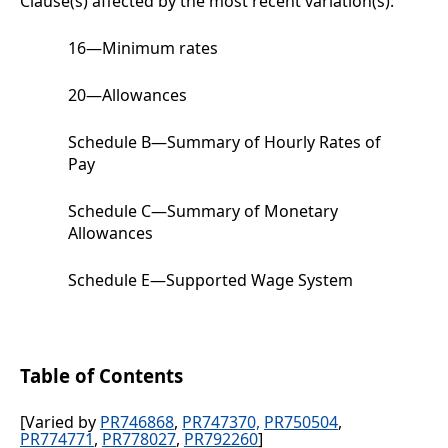
Clause(s) affected by the most recent variation(s):
16
—
Minimum rates
20
—
Allowances
Schedule B
—Summary of Hourly Rates of
Pay
Schedule C
—Summary of Monetary
Allowances
Schedule E
—Supported Wage System
Table of Contents
[Varied by
PR746868
,
PR747370,
PR750504
,
PR774771
,
PR778027
,
PR792260
]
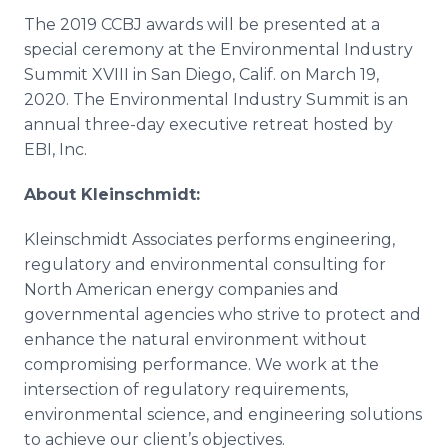
The 2019 CCBJ awards will be presented at a
special ceremony at the Environmental Industry
Summit XVIII in San Diego, Calif. on March 19,
2020. The Environmental Industry Summit is an
annual three-day executive retreat hosted by
EBI, Inc.
About Kleinschmidt:
Kleinschmidt Associates performs engineering,
regulatory and environmental consulting for
North American energy companies and
governmental agencies who strive to protect and
enhance the natural environment without
compromising performance. We work at the
intersection of regulatory requirements,
environmental science, and engineering solutions
to achieve our client’s objectives.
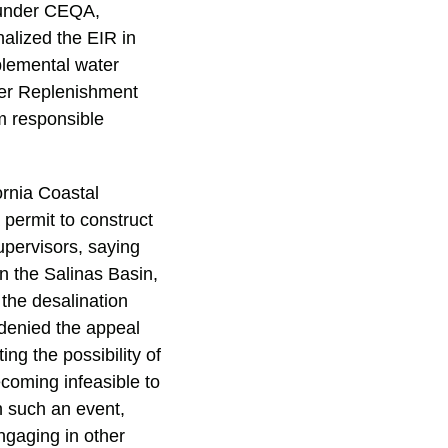
y under CEQA,
alized the EIR in
plemental water
er Replenishment
m responsible
ornia Coastal
permit to construct
upervisors, saying
n the Salinas Basin,
 the desalination
 denied the appeal
ing the possibility of
ecoming infeasible to
n such an event,
ngaging in other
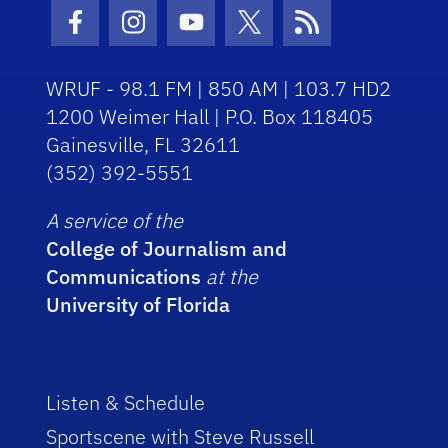
Facebook Icon
Instagram Icon
Youtube Icon
Twitter Icon
RSS Icon
WRUF - 98.1 FM | 850 AM | 103.7 HD2
1200 Weimer Hall | P.O. Box 118405
Gainesville, FL 32611
(352) 392-5551
A service of the
College of Journalism and
Communications
at the
University of Florida
Listen & Schedule
Sportscene with Steve Russell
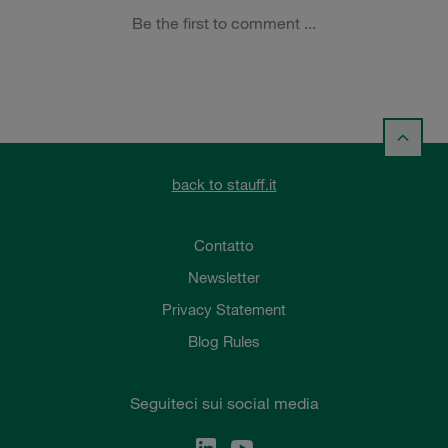
back to stauff.it
Contatto
Newsletter
Privacy Statement
Blog Rules
Seguiteci sui social media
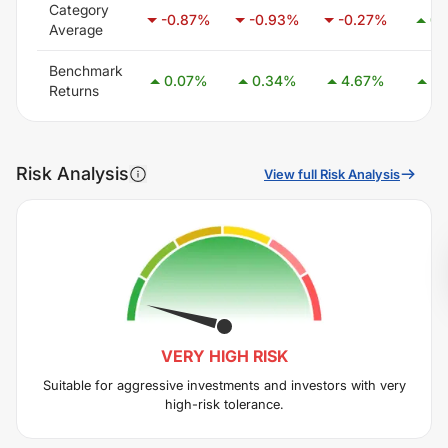
Category
-0.87
%
-0.93
%
-0.27
%
0.
Average
Benchmark
0.07
%
0.34
%
4.67
%
7.
Returns
Risk Analysis
View full Risk Analysis
VERY HIGH
RISK
Suitable for aggressive investments and investors with very
high-risk tolerance.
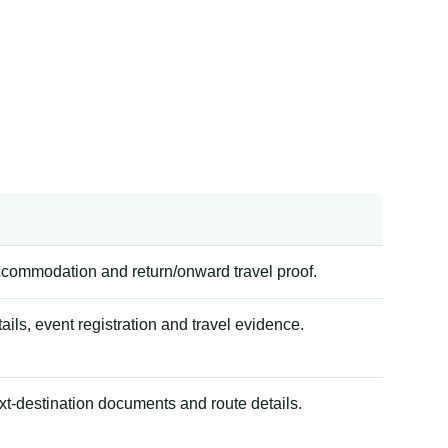
accommodation and return/onward travel proof.
tails, event registration and travel evidence.
xt-destination documents and route details.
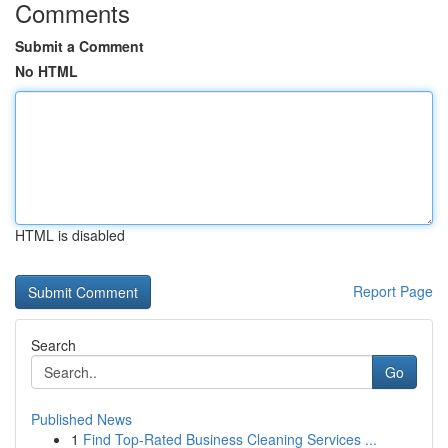
Comments
Submit a Comment
No HTML
HTML is disabled
Report Page
Search
Go
Published News
1
Find Top-Rated Business Cleaning Services ...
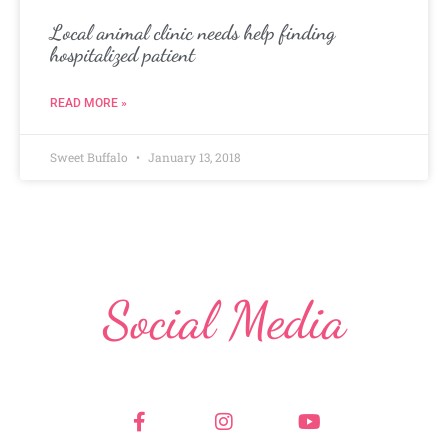
Local animal clinic needs help finding
hospitalized patient
READ MORE »
Sweet Buffalo
January 13, 2018
Social Media
F
I
Y
a
n
o
c
s
u
e
t
t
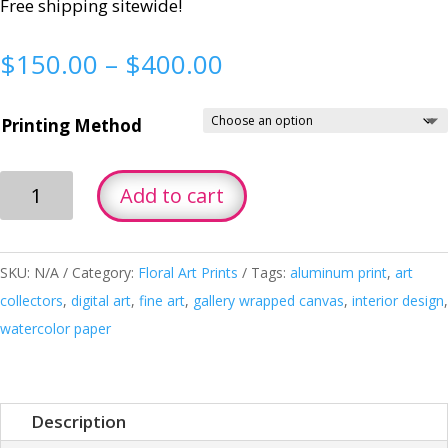
Free shipping sitewide!
Price
$
150.00
–
$
400.00
range:
$150.00
Printing Method
through
$400.00
Yellow
Add to cart
Orchid
quantity
SKU:
N/A
Category:
Floral Art Prints
Tags:
aluminum print
,
art
collectors
,
digital art
,
fine art
,
gallery wrapped canvas
,
interior design
,
watercolor paper
Description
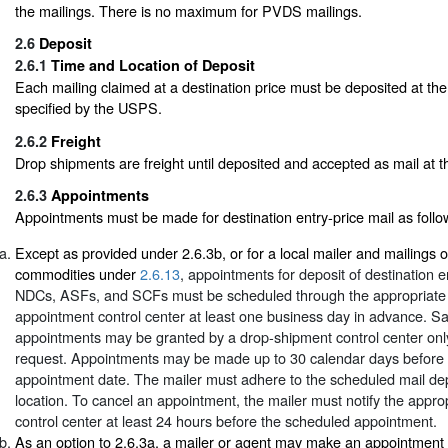
the mailings. There is no maximum for PVDS mailings.
2.6
Deposit
2.6.1
Time and Location of Deposit
Each mailing claimed at a destination price must be deposited at the
specified by the USPS.
2.6.2
Freight
Drop shipments are freight until deposited and accepted as mail at the
2.6.3
Appointments
Appointments must be made for destination entry-price mail as follo
Except as provided under 2.6.3b, or for a local mailer and mailings o
commodities under
2.6.13
, appointments for deposit of destination en
NDCs, ASFs, and SCFs must be scheduled through the appropriate
appointment control center at least one business day in advance. 
appointments may be granted by a drop-shipment control center onl
request. Appointments may be made up to 30 calendar days before 
appointment date. The mailer must adhere to the scheduled mail de
location. To cancel an appointment, the mailer must notify the appr
control center at least 24 hours before the scheduled appointment.
As an option to 2.6.3a, a mailer or agent may make an appointment t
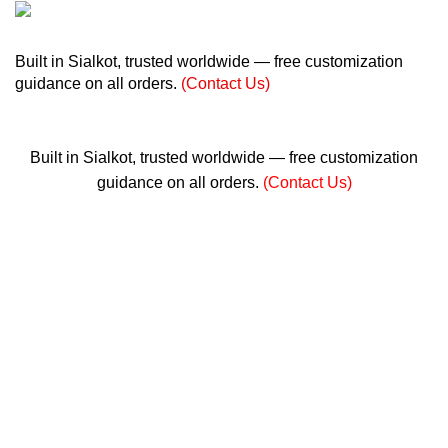
+ 92 305 1118435
Built in Sialkot, trusted worldwide — free customization
guidance on all orders.
(Contact Us)
info@madrushsports.com
Built in Sialkot, trusted worldwide — free customization
guidance on all orders.
(Contact Us)
0
$
0.00
Menu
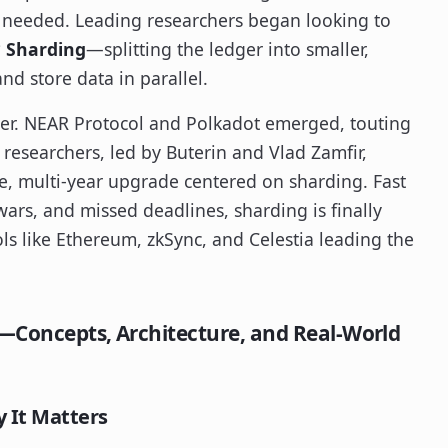
 needed. Leading researchers began looking to
?
Sharding
—splitting the ledger into smaller,
d store data in parallel.
er. NEAR Protocol and Polkadot emerged, touting
 researchers, led by Buterin and Vlad Zamfir,
e, multi-year upgrade centered on sharding. Fast
wars, and missed deadlines, sharding is finally
ls like Ethereum, zkSync, and Celestia leading the
d—Concepts, Architecture, and Real-World
 It Matters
--
▶ [WHAT IS NEEDED] Gather up, from the records above, each line where the word "deposited" appears.

▶ [SOLUTION TO THIS TASK]
Each mailing claimed at a destination price must be deposited at the
Drop shipments are freight until deposited and accepted as mail at the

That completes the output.